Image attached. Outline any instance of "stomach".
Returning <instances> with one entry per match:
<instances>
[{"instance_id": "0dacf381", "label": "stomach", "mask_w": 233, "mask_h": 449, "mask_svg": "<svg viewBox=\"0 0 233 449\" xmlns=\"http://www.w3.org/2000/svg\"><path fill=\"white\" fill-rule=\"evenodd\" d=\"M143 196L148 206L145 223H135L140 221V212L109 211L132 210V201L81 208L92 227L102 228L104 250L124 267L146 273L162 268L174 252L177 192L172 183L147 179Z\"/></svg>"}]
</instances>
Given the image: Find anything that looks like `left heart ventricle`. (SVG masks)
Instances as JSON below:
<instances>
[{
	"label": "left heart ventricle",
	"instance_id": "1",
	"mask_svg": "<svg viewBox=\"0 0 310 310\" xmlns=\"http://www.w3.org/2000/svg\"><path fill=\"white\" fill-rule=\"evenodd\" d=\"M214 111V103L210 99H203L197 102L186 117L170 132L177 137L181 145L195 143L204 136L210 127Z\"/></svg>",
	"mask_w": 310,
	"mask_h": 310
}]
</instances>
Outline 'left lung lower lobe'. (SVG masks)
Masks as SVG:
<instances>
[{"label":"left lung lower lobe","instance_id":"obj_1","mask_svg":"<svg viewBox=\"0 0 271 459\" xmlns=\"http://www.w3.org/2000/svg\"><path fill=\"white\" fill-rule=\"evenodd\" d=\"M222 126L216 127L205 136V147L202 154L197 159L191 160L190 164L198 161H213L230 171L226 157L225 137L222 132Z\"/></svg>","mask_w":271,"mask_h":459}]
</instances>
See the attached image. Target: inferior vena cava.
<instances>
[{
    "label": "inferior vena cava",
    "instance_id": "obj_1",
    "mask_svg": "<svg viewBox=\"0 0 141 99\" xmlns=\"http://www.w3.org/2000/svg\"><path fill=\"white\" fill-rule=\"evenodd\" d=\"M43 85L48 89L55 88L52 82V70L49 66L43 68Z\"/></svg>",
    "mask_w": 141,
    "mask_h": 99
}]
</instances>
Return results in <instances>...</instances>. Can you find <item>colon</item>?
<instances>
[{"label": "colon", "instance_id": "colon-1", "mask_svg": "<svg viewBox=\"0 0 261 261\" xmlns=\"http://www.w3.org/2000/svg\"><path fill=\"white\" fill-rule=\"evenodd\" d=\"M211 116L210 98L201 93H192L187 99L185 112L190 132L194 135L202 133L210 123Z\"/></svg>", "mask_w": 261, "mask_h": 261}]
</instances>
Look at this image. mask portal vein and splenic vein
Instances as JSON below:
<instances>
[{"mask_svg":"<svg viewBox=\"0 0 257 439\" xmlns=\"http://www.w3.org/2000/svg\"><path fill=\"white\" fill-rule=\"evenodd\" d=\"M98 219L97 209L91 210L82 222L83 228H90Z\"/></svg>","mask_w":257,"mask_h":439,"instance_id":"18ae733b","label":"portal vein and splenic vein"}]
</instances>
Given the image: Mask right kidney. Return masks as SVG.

● ● ● ● ● ● ●

§ **WHAT YOU SHOULD DO**
Output the lines from the one containing "See the attached" through the last line above as a JSON list of strings, one string per line, omitting blank lines.

§ **REPLY TO THE EXERCISE**
[
  "See the attached image. Target: inferior vena cava.",
  "<instances>",
  "[{",
  "    \"label\": \"inferior vena cava\",",
  "    \"instance_id\": \"obj_1\",",
  "    \"mask_svg\": \"<svg viewBox=\\\"0 0 141 99\\\" xmlns=\\\"http://www.w3.org/2000/svg\\\"><path fill=\\\"white\\\" fill-rule=\\\"evenodd\\\" d=\\\"M43 85L48 89L55 88L52 82V70L49 66L43 68Z\\\"/></svg>\",",
  "    \"mask_w\": 141,",
  "    \"mask_h\": 99",
  "}]",
  "</instances>",
  "Return results in <instances>...</instances>. Can you find <item>colon</item>?",
  "<instances>",
  "[{\"label\": \"colon\", \"instance_id\": \"colon-1\", \"mask_svg\": \"<svg viewBox=\\\"0 0 261 261\\\" xmlns=\\\"http://www.w3.org/2000/svg\\\"><path fill=\\\"white\\\" fill-rule=\\\"evenodd\\\" d=\\\"M211 116L210 98L201 93H192L187 99L185 112L190 132L194 135L202 133L210 123Z\\\"/></svg>\", \"mask_w\": 261, \"mask_h\": 261}]",
  "</instances>",
  "Look at this image. mask portal vein and splenic vein",
  "Instances as JSON below:",
  "<instances>",
  "[{\"mask_svg\":\"<svg viewBox=\\\"0 0 257 439\\\" xmlns=\\\"http://www.w3.org/2000/svg\\\"><path fill=\\\"white\\\" fill-rule=\\\"evenodd\\\" d=\\\"M98 219L97 209L91 210L82 222L83 228H90Z\\\"/></svg>\",\"mask_w\":257,\"mask_h\":439,\"instance_id\":\"18ae733b\",\"label\":\"portal vein and splenic vein\"}]",
  "</instances>",
  "Given the image: Mask right kidney. Return masks as SVG."
]